Copy every line of the data below word for word, leaving out the pictures.
**** INPUT ROWS
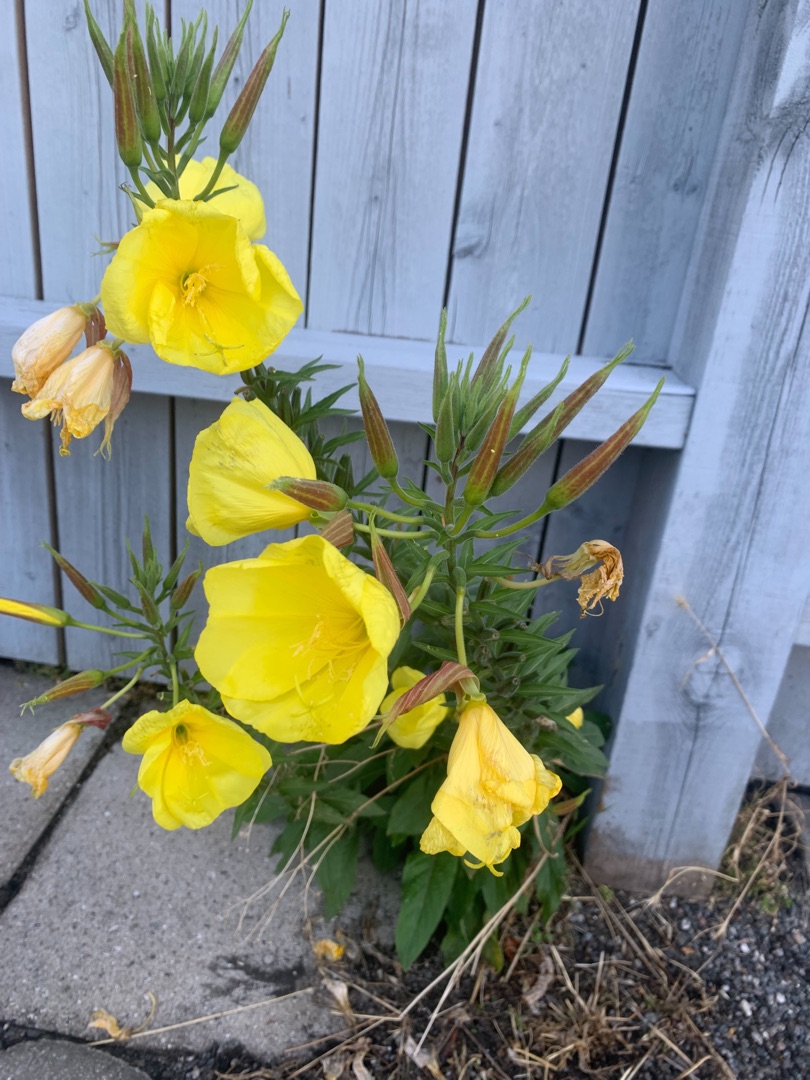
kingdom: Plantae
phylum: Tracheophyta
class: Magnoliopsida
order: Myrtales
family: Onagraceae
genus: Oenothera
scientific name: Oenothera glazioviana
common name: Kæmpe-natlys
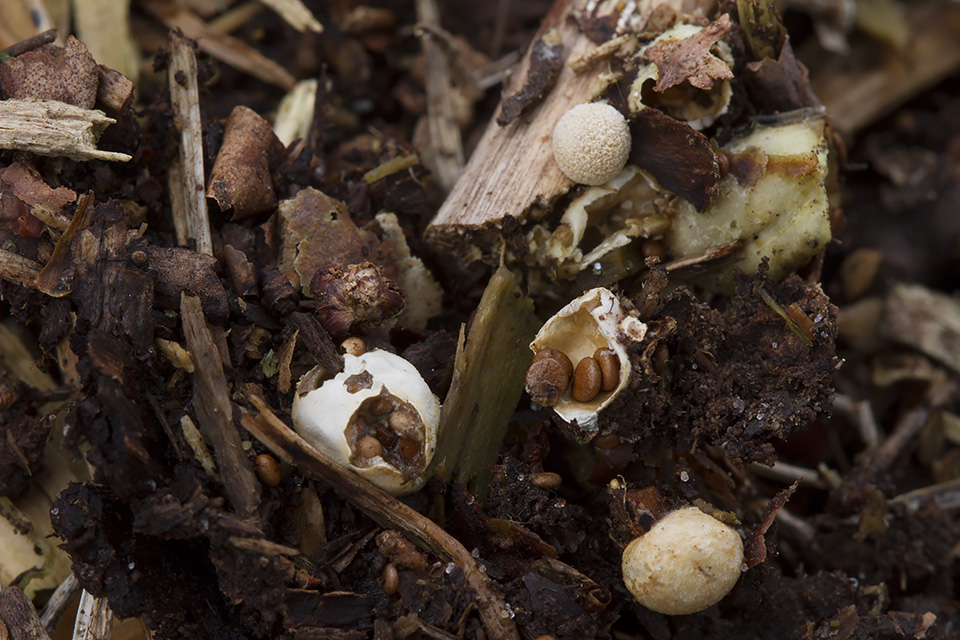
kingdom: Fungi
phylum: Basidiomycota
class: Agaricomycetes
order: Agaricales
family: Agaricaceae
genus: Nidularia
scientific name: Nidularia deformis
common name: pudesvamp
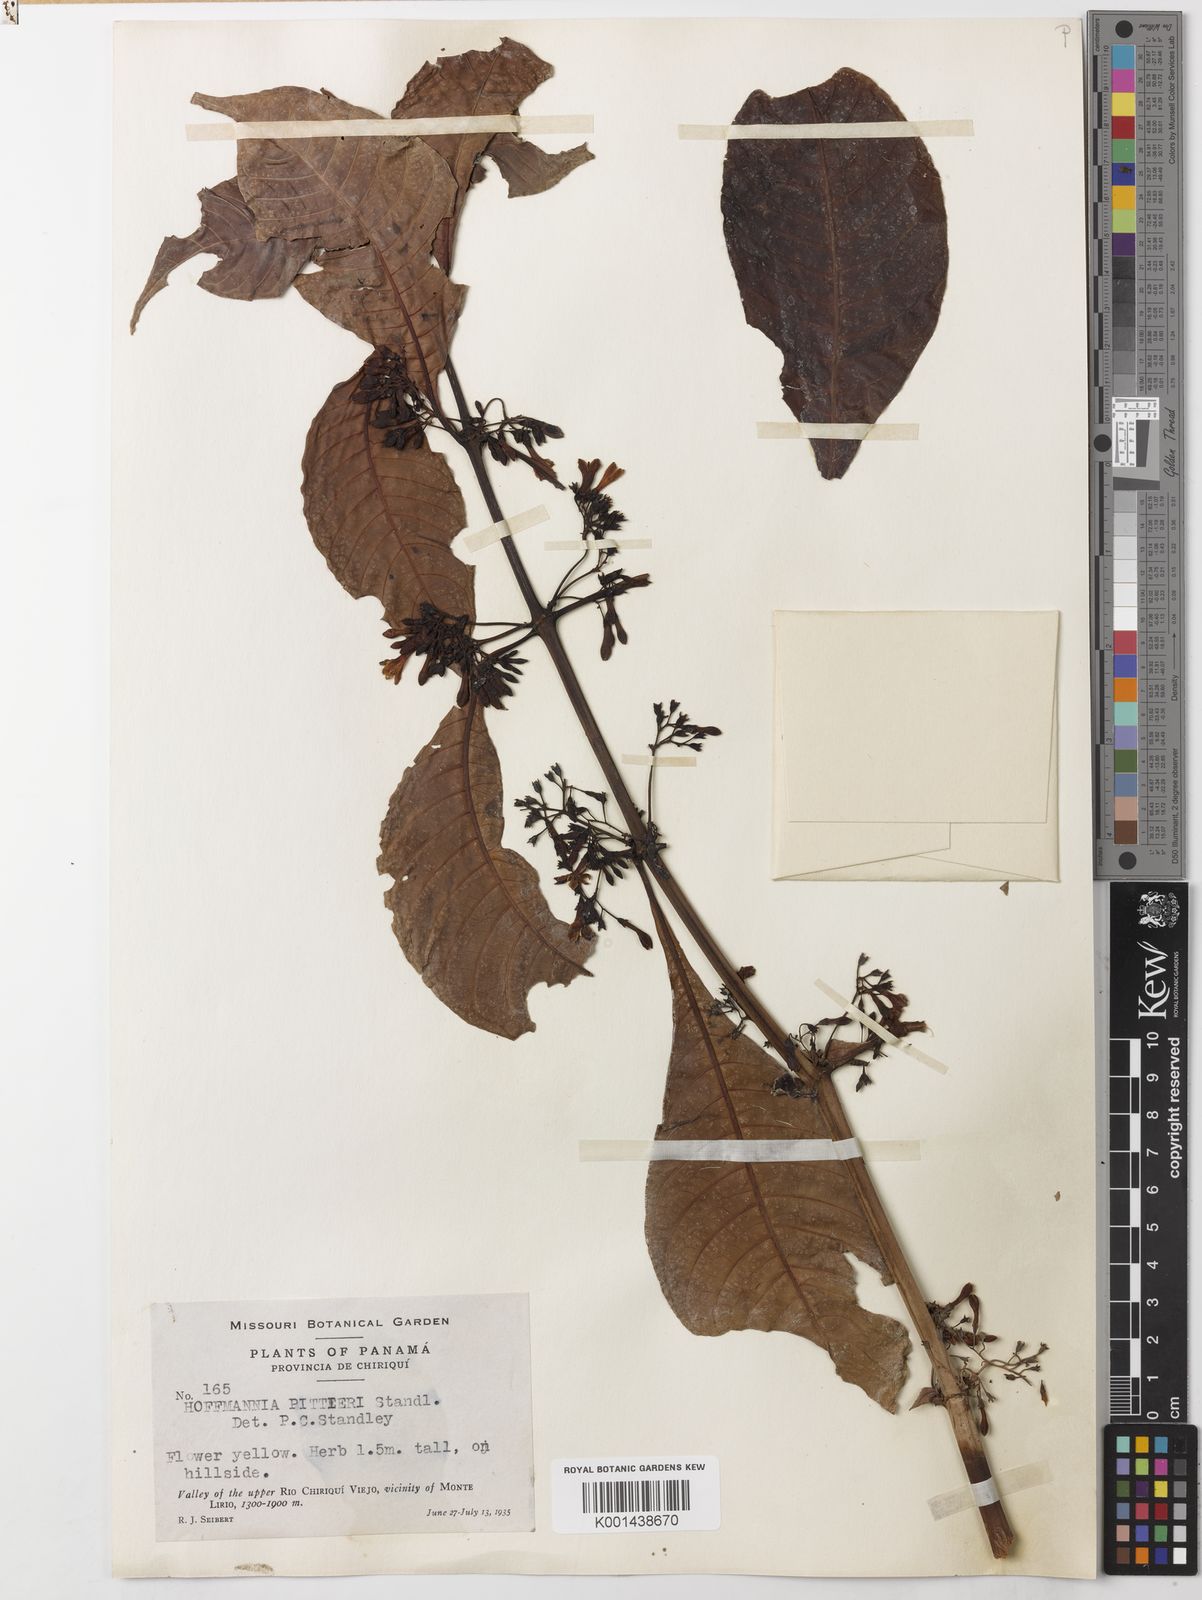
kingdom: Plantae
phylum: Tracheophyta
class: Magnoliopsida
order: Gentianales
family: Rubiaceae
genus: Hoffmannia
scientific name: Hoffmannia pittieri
********
THE REPLY
kingdom: Plantae
phylum: Tracheophyta
class: Magnoliopsida
order: Myrtales
family: Onagraceae
genus: Oenothera
scientific name: Oenothera glazioviana
common name: Kæmpe-natlys
kingdom: Fungi
phylum: Basidiomycota
class: Agaricomycetes
order: Agaricales
family: Agaricaceae
genus: Nidularia
scientific name: Nidularia deformis
common name: pudesvamp
kingdom: Plantae
phylum: Tracheophyta
class: Magnoliopsida
order: Gentianales
family: Rubiaceae
genus: Hoffmannia
scientific name: Hoffmannia pittieri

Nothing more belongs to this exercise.